Eglises d'Asie

Les organisations religieuses s’opposent à un projet de loi visant à réformer le mode de fonctionnement de l’enseignement privé

Publié le 18/03/2010




Le 9 septembre dernier, l’Association des fondations pour l’enseignement catholique et trois organisations protestantes impliquées dans l’enseignement ont organisé un colloque pour étudier un projet de loi visant à réformer le mode de fonctionnement de l’enseignement privé. A l’issue du colloque, sept cents professionnels, catholiques et protestants, de l’éducation ont publié un communiqué pour dire leur opposition au projet de loi. Quelques jours auparavant, le 17 août, le Conseil coréen des responsables religieux, organisation réunissant sept religions (1), a critiqué le gouvernement et le parti Uri, majoritaire à la Chambre, pour utiliser “l’excuse de la corruption constatée au sein de quelques établissements scolaires privés” pour faire passer ce projet de loi.

C’est en effet à partir de plusieurs scandales de corruption qui ont éclaté ces derniers temps en lien avec des écoles privées que le parti Uri a, le 6 août dernier, exprimé son intention de voir l’Assemblée nationale débattre d’un amendement à la Loi sur les écoles privées. L’objectif affiché par le parti majoritaire est de rendre plus transparente la gestion des écoles et de mettre fin à la corruption qui y règnerait. Il propose que le pouvoir de nomination et de démission des enseignants soit transféré des organismes de tutelle aux directeurs d’école et que chaque établissement scolaire se dote d’un comité de gestion ayant pouvoir de se saisir des principaux dossiers relatifs à la vie de l’école. Enfin, l’amendement vise à ce que les écoles aient des instances de représentation des parents, des enseignants et des élèves, chacune ayant une personnalité juridique clairement établie.

Pour les responsables religieux, l’amendement proposé est inadmissible dans la mesure où il représente une ingérence inacceptable dans la manière dont les différents groupes religieux gèrent et animent les écoles dont ils ont la tutelle. Frère Jean Vianney Ahn Byeong-cho, secrétaire de l’Association des fondations pour l’enseignement catholique, la réforme proposée constitue “un empiètement sur les droits de la propriété privée”. Il reconnaît qu’il existe “quelques cas avérés de corruption au sein d’écoles privées” mais ajoute que l’enseignement privé n’a pas le monopole de la corruption. Selon lui, les médias et certains groupes de pression exagèrent la gravité de la situation en décrivant les écoles privées comme autant de “foyers de corruption”.
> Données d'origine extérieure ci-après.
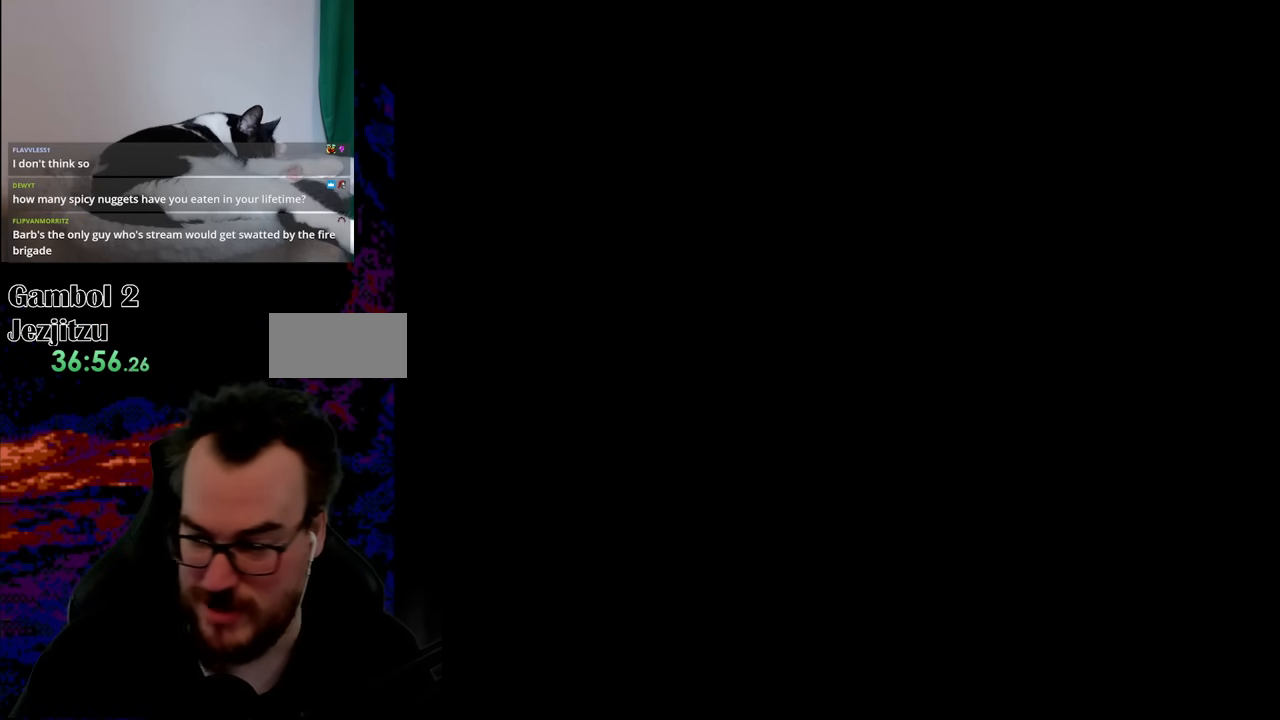
{"buttons": ["X", "DPAD_RIGHT"], "events": [[83, "DPAD_RIGHT", "down"], [233, "X", "down"]]}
Selon les responsables de l’enseignement privé sous tutelle catholique ou protestante, le rôle dévolu à un éventuel comité de gestion ne peut être que “consultatif” au risque de voir certains parents interférer dans la vie des écoles et compromettre l’esprit dans lequel l’enseignement y est dispensé. Quant à donner, au nom de la transparence et de la démocratie, une personnalité juridique aux groupes chargés de représenter les parents, les enseignants et les élèves, c’est la porte ouverte à des conflits paralysant le fonctionnement des écoles.
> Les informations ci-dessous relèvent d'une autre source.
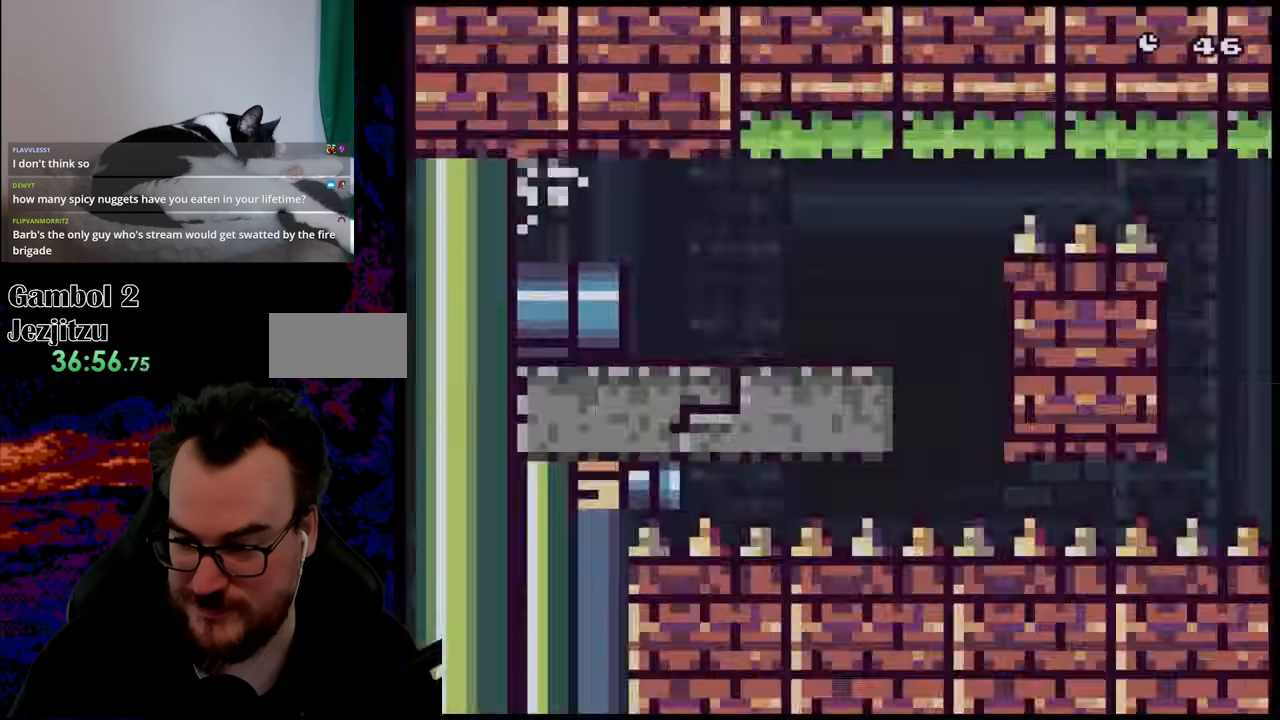
{"buttons": ["A", "X", "DPAD_RIGHT"], "events": [[500, "A", "down"]]}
Le Conseil coréen des responsables religieux a fait valoir, de son côté, que “le développement de la nation” doit beaucoup à “la formation d’un personnel de qualité au sein des écoles privées” et que la réforme proposée aboutira à “miner les fondations de l’enseignement privé”. Selon le pasteur Park Chun-yill, du Conseil chrétien de Corée, des organismes de tutelle réfléchissent à la possibilité de se désengager du secteur éducatif au cas où l’amendement serait voté. L’Eglise presbytérienne de Corée estime pour sa part que les libertés de religion et d’éducation religieuse sont en jeu.

Du côté des partisans de l’amendement, le Syndicat des enseignants et des personnels éducatifs a déclaré que, dans la mesure où près de la moitié des écoles secondaires et plus de 80 % des universités appartiennent au secteur privé, “il ne peut être affirmé que l’enseignement privé est une affaire privée”.

Selon les données publiées en 2003, l’Eglise catholique assume la tutelle de 312 écoles primaires et secondaires. Pour les Eglises protestantes, la Fédération coréenne des écoles chrétiennes regroupe 363 établissements. Le ministère de l’Education compte quant à lui un total de 19 258 écoles dans le pays, dont 32 % sont des établissements privés. Sur les 2 031 écoles secondaires, 46 % relèvent du privé. Pour les universités, ce pourcentage passe à 85 %.